I’ve always been an introvert, a wallflower and a loner. Group activities give me anxiety, especially groups of women. So when I decided to go to the Splendid retreat in 2016, with a group of 37 women I’d never met, I was excited and terrified.
I’d been “friends” with these women for years in a safe, supportive group online, but I’d never met them in person. What if I didn’t fit in? They knew my story, but what if, in real life, I was different. Self defeating thoughts raced in; I’m weird, I’m shy, my life is a mess, I have secrets. How did I belong with these women I so admired? Women who I thought, for sure, didn’t have problems like me. I thought I was the only one, which is the worst thought of all. Soon I’d learn that you are never the only one.
I expressed my concerns to a friend who said I needed to talk to Ticcoa, who had experienced anxiety before going to Splendid. Ticcoa said the most wonderful thing that I will never forget. She told me I was wanted there, that I had a place at the Splendid table, my place was set and I just needed to show up, pull up a chair, and lean in. Since then, I know that “leaning in” is more about leaning into love and friendship, of other women, and of Jesus, than just a meal at a table.

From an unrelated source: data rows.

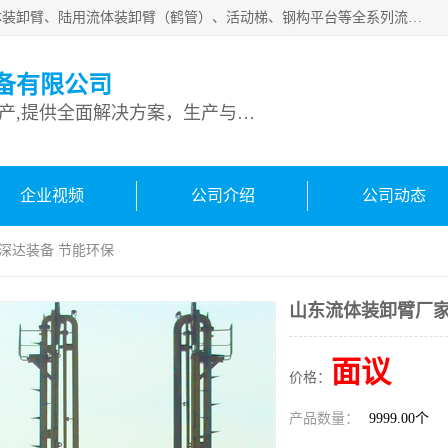
连云港深达石化装备有限公司是从事定量装车系统、船用流体装卸臂、陆用流体装卸臂（鹤管）、活动梯、钢构平台等全系列流体装卸设备的设计、制造、销售以及服务的专业供应商。公司始终以客户为中心，密切跟踪国内外油气储运及装卸设备先进技术的发展，以先进的技术、优质的产品、一流的服务，满足客户需求。
备有限公司
专业从事流体装卸设备生产,提供全面解决方案，生产与定制服务
企业视频
公司介绍
公司动态
 深达装备 节能环保
山东流体装卸臂厂家
面议
价格：
产品数量：
9999.00个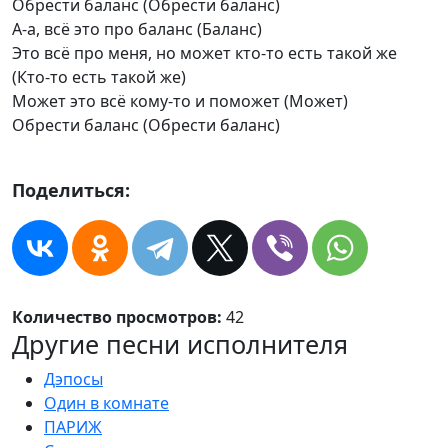
Обрести баланс (Обрести баланс)
А-а, всё это про баланс (Баланс)
Это всё про меня, но может кто-то есть такой же
(Кто-то есть такой же)
Может это всё кому-то и поможет (Может)
Обрести баланс (Обрести баланс)
Поделиться:
Количество просмотров:
42
Другие песни исполнителя
Дэпосы
Один в комнате
ПАРИЖ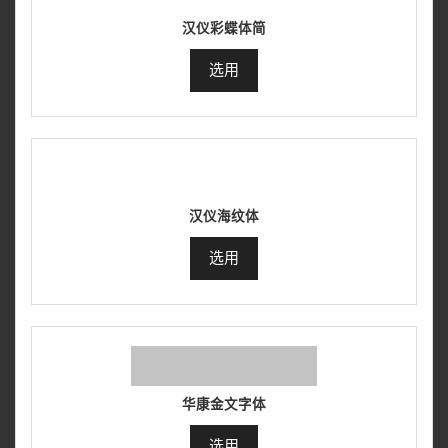
汉仪彩蝶体简
选用
汉仪海纹体
选用
华康金文字体
选用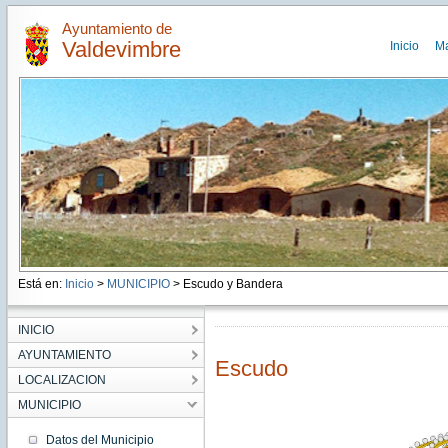
Ayuntamiento de
Valdevimbre
Inicio
M
Está en:
Inicio
>
MUNICIPIO
> Escudo y Bandera
INICIO
AYUNTAMIENTO
Escudo
LOCALIZACION
MUNICIPIO
Datos del Municipio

From the day I decided to go to Splendid, until 9 weeks later when I got there, it seemed like everything was against me going. So much hardship and heartache. I grasped on to the one thing I knew to be true, that God wanted me there, and that my life would change for the better afterwards. But better doesn’t always mean easier, and I would have to give up the control I was trying so hard to maintain in my life, surrendering it all to God.
Heading to the airport, I felt a great weight lifted off me as I left my stressful life behind even for a few days. I had no idea what I was walking into or how much it would change me. When I arrived at the retreat I met Jenni, my roommate for the weekend. I’d never met her before. She gave me a bracelet in the shape of a key that said “believe”. I believe, I thought, help my unbelief.
The location of the retreat was beautiful, by a lake at which I’d spend many hours by myself praying, crying, and journaling. There were no rules really, but the the Splendid Team had put so much work into planning events for us all. From worship and testimony, small groups, and classes to learn about authenticity, abiding in God, restoration and friendship. Friendship was the hardest thing for me because I believed so many lies about myself.
I’d not read my Splendid journal until very recently. What I read sent shivers down my spine and tears from my eyes. I wrote things like “no one likes me; no one wants to”, ” I’m not a good person, I’m alone, I’m a burden”, and “why would I ever tell anyone else about my secrets; please help me God”.
Then I learned about restoration, and how it comes from a breaking down of the old so God can rebuild to a point that was even better than the before. I learned about how God’s peace was so much bigger than the hole in which I’d dug myself. God’s love was bigger than all those lies, and if I would surrender to Him, love would win.
The most surprising thing I read in my journal from Splendid was that my prayer had changed. For a decade prior, I’d been praying that God would give me and my husband something to change our lives for the better. I was focused on the healing and not the healer. At Splendid my prayer, as written in my journal, changed to “God, I want to be closer to you. Please heal my life and my husband’s life, no matter what it takes. I surrender control to You.”. Whoa, “where did that come from?” I thought, reading it months later.
I know now that it came after deep prayer and a rising up of the Holy Spirit within me, while new friends held my hand and prayed silently for me.
That was a big surprise prayer for me. Giving up the control I had so purposely, and not so winningly, managed for years, thinking I could do it alone. I didn’t realize that God’s idea of healing would be very different than my idea. God’s ways aren’t always easy or fun, but necessary to move you in the direction He has already forged. I made up my mind to surrender to Him and willingly allow the Holy Spirit to lead me. I decided to get out of God’s way. Not only in my life, but in my husband’s.
Six days after returning home, I left my abusive marriage. Not because I decided I wanted to; I was scared to death leaving behind a decade of everything I knew. But God was pulling me towards a better life. I felt it in my bones. I was shaking inside as I left. Sometimes God shakes you to let you know you need to get moving to more firm a foundation. Soon after that, I quit my 20 year addiction to opiates and am now 6 weeks clean. Best of all, I’m discovering just how splendid and lovely I truly am.